Molly Hanmer & The Midnight Tokers – Drag You Along (single)
“Drag You Along” by Molly Hanmer & The Midnight Tokers, is the second single from the upcoming full-length album – Stuck In A Daydream. The music borrows from Bossa Nova, jazz and even some samba, and was written and recorded at a time of grief. Hanmer is from the Bay area and her band seems to be named after a Steve Miller Band lyric from the song “The Joker.” The reason I mentioned that is because I find it quite clever and it enticed me to listen all-the more to this great track and subsequently find a great new band.
The players in the band are Molly Hanmer on guitar, harmonica, vocals
Bryce Abood on bass, upright bass and vocals, Keith Palmer on drums, percussion and vocals with John Bird on organ, piano, Wurlitzer and vocals. Also appearing are guests Marvin Etzioni on cajon drum and Ashley Jarmack on alto and bass flutes. Produced by, Marvin Etzioni, and engineered by Sheldon Gomberg and Billy Mims. Essentially an Americana band with psychedelic folk, rock & blues, but this track is more rooted in jazz for a twist that takes them beyond the static norms of some of these genres and into their own special blend of music.
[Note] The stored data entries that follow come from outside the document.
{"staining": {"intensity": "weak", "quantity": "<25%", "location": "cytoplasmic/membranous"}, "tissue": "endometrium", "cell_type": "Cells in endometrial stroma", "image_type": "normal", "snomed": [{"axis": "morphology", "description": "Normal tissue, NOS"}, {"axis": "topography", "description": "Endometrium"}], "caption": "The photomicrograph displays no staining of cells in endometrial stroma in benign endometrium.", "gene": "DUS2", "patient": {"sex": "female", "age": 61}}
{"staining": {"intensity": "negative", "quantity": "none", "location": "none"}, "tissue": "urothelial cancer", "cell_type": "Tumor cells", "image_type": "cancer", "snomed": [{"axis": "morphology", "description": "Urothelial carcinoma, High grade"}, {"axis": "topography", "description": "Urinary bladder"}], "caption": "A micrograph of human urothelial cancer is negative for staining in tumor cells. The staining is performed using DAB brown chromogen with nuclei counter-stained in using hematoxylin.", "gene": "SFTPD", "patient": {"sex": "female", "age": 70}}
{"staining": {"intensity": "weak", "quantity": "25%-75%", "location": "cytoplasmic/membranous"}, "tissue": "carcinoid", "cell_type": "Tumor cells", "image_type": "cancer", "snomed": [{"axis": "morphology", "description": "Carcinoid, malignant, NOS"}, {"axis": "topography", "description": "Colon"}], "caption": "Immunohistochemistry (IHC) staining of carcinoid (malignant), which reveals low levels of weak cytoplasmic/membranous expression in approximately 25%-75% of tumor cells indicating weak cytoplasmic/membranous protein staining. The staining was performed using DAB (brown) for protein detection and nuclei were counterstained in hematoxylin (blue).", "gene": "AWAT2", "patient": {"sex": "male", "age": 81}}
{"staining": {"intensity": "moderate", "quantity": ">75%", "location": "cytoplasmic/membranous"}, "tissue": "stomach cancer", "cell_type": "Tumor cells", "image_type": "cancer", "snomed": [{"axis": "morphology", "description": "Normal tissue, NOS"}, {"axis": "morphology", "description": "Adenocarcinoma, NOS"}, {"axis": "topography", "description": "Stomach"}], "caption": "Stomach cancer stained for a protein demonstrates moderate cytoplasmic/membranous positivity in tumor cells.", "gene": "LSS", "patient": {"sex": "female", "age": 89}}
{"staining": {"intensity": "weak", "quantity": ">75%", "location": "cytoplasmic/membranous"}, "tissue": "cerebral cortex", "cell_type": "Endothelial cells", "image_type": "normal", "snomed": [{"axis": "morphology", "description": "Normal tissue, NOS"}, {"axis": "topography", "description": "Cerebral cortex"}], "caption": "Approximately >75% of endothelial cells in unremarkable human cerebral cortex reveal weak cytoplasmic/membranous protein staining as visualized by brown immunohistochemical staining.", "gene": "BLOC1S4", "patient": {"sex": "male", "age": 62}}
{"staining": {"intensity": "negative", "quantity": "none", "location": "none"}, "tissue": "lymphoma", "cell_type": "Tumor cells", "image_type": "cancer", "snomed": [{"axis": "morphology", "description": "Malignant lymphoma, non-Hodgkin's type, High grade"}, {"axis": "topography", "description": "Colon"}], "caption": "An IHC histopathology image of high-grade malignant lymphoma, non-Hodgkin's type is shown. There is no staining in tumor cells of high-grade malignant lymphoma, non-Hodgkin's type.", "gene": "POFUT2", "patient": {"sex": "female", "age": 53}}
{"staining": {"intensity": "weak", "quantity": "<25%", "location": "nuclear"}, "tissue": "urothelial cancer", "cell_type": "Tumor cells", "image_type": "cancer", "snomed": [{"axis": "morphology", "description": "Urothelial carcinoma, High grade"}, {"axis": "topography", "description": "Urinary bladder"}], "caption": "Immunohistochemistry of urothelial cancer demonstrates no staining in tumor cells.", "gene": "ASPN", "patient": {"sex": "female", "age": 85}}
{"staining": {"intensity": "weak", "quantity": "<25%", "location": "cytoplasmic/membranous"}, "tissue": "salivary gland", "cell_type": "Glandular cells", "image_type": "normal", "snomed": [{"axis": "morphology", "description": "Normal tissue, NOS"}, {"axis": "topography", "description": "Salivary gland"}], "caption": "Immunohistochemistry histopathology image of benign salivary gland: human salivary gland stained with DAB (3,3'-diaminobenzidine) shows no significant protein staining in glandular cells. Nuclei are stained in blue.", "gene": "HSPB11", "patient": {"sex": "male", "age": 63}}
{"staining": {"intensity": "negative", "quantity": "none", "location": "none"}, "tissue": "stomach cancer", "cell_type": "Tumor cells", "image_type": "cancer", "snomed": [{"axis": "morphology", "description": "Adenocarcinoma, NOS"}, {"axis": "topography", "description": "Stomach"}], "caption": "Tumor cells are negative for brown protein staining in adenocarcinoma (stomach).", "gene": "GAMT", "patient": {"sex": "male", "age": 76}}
Hanmer’s voice alone is worth the price of admission, with a melancholy sound that draws you and keeps you there for the whole song with some fantastic lyrics to top it off. The music is very organic and percussive, and the flute adds a very welcoming touch to keep you smiling. This is a voice you either like or you don’t, and it turns out to be right up my alley, as she sings with the best of them in today’s variety of female vocalists. There is no mistaking her voice once you hear it, and the track does the rest of the business to see it through and keep the listener’s attention.
This isn’t something you find every day, but the vocals, once again, are so unique it’s hard to place anywhere else in the mainstream, although very familiar sounding at the same time. She blends into the current woodwork as far as the songwriting goes though, and the band compliment it all the way without taking any spotlight. It’s all about taking the time to stop and smell the roses for a while when everything is getting dictated by talking heads, as the lyrics clearly describe without having to string the words together too much. The ending result is a mellow kind of song with a hypnotic groove.
The track makes a great single and intrigues the ears for more from Hanmer and her excellent band of players, but don’t miss their first single from it as well, as they gear up for the album release, because the more you hear to whet the appetite for the album, the more the album will entice and there’s no reason to let it slip by if you missed it. Together, they prepare this band for a well-received incoming collection of folk-heavy music. I’m glad to know I’ll be hearing more from them after reviewing this marvelous song.